The 10 principles, as actions¶
- Retrieve, don't review. Replace re-reading with self-testing. Predict before you reveal. → Retrieval Practice
- Space it out. Many short sessions over time beat one cram. Use expanding intervals (e.g. Anki). → Spaced Practice
- Mix it up. Once a topic is acquired, interleave it with related ones instead of blocking. → Interleaving
- Trust the difficulty. If it feels smooth and easy, be suspicious. Effortful = learning. → Learning ≠ Performance
- Match difficulty to your level. New & complex → study worked examples first. Already competent → generate and test. → Cognitive Load
- Practice deliberately. Target a specific weakness at the edge of your ability, with feedback. Quality over hours. → Deliberate Practice
- Reason out the why. Don't accept spoon-fed answers; explain the principle to yourself. → Feedback
- Test after a delay to check what stuck. Never judge your learning while looking at the answer. → Self-Awareness
- Protect attention. One task, finished, at a time. Strain for learning, flow for performing. → Attention & Flow
- Engineer transfer & protect sleep. Abstract principles + varied practice; sleep to consolidate. → Transfer & Sleep
A simple weekly loop you can copy¶
The loop
- Pick one weakness to work on (specific, at your edge).

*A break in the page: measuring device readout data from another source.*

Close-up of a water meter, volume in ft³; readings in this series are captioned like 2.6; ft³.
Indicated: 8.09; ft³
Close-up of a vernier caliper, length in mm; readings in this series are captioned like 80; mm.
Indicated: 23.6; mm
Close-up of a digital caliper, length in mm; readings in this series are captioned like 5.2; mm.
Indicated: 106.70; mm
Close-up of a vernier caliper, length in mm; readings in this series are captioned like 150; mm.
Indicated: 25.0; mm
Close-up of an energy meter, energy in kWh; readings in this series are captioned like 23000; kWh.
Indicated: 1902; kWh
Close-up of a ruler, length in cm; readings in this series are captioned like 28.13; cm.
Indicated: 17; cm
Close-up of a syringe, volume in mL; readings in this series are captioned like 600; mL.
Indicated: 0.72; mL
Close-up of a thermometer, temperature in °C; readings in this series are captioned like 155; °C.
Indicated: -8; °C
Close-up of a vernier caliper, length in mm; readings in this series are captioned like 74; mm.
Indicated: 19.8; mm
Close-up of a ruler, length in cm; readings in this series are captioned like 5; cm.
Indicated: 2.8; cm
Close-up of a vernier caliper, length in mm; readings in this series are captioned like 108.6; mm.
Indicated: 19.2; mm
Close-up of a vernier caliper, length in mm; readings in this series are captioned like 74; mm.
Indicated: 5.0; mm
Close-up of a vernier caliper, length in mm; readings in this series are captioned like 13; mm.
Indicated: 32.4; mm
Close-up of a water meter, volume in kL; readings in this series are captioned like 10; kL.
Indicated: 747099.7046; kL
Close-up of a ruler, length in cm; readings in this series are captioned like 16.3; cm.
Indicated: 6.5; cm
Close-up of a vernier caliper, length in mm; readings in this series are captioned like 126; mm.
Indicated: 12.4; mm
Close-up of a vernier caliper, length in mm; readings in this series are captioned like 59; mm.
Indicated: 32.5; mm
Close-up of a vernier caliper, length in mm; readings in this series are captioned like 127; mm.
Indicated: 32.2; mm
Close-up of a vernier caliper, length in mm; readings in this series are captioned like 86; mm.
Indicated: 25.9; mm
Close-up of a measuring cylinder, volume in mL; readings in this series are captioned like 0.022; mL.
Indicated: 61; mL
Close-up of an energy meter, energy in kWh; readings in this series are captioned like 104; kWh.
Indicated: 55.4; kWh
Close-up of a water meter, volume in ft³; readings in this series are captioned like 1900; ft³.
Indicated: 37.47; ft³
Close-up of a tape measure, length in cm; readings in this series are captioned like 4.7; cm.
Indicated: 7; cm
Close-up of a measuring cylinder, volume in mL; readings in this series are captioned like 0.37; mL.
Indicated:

- Learn it — if new/complex, study a worked example first; understand the why.
- Drill it by retrieval — closed-book, predict-before-reveal.
- Capture the principle as a spaced-repetition card (Anki).
- Test it cold after a delay (next session / next week) — the honest check.
- Apply it in varied, realistic situations; get feedback.
- Space and interleave it with older topics over the following weeks.
- Sleep on it.
What to stop doing¶
- ❌ Re-reading / re-watching / highlighting as your main method
- ❌ Cramming one topic in a marathon
- ❌ Memorizing answers without the why
- ❌ Judging "I know this" while looking at the solution
- ❌ Multitasking through study
- ❌ Trading sleep for a few more fatigued hours
The one-sentence summary¶
Test yourself, space it out, mix it up, reason the why, check cold after a delay, focus on one thing, and sleep on it — and trust the difficulty, because the comfortable methods are the ones that don't work.
This guide is a distillation of peer-reviewed cognitive-science research. Each topic page links to its primary sources.